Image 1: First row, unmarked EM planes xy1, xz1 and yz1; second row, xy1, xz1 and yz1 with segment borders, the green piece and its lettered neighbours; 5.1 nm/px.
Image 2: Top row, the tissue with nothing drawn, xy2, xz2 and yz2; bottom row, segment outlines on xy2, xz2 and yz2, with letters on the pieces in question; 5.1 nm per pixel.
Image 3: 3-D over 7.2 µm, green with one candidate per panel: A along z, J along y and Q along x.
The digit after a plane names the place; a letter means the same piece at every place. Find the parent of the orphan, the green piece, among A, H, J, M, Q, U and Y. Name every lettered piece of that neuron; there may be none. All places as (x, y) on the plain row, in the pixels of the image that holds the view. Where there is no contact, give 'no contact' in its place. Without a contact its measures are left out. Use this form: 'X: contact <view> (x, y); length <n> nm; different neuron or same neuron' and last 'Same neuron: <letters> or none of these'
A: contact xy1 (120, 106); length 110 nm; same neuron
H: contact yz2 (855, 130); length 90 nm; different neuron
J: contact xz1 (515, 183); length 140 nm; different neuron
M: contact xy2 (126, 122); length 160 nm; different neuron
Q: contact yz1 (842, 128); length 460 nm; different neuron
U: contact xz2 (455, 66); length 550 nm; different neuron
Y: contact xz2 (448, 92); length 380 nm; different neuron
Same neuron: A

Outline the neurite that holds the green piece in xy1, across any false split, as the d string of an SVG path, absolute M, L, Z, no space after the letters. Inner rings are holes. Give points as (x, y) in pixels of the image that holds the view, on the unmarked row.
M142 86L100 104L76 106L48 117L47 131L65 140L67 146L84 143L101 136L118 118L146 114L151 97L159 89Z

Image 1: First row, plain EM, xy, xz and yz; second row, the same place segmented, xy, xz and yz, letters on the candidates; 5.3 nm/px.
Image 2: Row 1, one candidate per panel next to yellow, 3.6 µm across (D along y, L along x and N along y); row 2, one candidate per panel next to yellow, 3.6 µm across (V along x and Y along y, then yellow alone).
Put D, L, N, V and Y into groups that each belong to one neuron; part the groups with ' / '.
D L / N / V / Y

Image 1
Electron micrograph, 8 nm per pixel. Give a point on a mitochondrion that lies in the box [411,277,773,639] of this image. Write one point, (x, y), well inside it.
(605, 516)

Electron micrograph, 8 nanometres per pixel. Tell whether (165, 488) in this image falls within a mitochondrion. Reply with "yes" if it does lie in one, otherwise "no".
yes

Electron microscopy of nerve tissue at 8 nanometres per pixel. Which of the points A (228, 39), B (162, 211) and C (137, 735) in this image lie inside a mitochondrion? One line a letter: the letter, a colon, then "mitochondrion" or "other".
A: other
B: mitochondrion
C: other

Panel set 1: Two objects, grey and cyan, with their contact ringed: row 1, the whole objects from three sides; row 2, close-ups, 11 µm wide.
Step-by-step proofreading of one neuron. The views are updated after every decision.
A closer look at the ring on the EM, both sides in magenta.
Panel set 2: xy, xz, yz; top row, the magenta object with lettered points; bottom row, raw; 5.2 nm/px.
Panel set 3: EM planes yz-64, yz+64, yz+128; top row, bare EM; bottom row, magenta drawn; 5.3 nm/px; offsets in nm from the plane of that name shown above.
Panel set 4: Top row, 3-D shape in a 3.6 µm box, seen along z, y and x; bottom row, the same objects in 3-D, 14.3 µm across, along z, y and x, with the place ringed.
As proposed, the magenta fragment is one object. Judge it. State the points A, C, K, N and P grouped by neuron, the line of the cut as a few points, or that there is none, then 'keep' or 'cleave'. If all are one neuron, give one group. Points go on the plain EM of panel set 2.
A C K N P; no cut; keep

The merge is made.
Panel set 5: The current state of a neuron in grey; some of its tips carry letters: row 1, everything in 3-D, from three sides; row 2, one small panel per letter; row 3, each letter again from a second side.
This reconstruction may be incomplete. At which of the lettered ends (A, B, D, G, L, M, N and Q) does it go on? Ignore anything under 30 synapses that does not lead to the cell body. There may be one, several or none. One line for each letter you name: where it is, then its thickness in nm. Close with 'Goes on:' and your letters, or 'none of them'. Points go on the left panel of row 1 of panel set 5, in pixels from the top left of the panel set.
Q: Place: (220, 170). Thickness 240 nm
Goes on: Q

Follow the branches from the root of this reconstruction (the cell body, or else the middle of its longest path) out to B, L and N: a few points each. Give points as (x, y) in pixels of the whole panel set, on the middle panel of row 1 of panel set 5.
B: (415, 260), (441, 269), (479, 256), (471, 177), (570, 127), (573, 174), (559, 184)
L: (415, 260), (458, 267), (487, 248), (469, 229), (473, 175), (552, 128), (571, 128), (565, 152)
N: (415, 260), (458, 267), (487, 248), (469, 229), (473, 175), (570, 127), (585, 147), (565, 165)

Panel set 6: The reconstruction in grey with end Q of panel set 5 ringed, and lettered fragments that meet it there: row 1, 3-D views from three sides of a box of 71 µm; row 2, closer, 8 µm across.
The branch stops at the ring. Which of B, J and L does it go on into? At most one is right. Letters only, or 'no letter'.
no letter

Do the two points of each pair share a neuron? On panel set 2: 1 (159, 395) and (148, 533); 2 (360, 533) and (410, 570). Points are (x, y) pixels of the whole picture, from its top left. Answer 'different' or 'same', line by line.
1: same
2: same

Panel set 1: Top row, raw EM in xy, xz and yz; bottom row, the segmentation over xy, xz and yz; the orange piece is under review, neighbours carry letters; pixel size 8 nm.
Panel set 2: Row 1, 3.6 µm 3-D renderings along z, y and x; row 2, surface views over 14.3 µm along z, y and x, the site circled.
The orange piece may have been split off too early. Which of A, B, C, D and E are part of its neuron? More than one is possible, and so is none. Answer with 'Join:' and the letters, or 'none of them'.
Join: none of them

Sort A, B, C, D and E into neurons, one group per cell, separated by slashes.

* TASK DIRECTIONS *
Your task is to return, exactly and on their own, the lines from the one containing "Panel set 2: Row" through the last line of the listing.

* TASK ANSWER *
Panel set 2: Row 1, 3.6 µm 3-D renderings along z, y and x; row 2, surface views over 14.3 µm along z, y and x, the site circled.
The orange piece may have been split off too early. Which of A, B, C, D and E are part of its neuron? More than one is possible, and so is none. Answer with 'Join:' and the letters, or 'none of them'.
Join: none of them

Sort A, B, C, D and E into neurons, one group per cell, separated by slashes.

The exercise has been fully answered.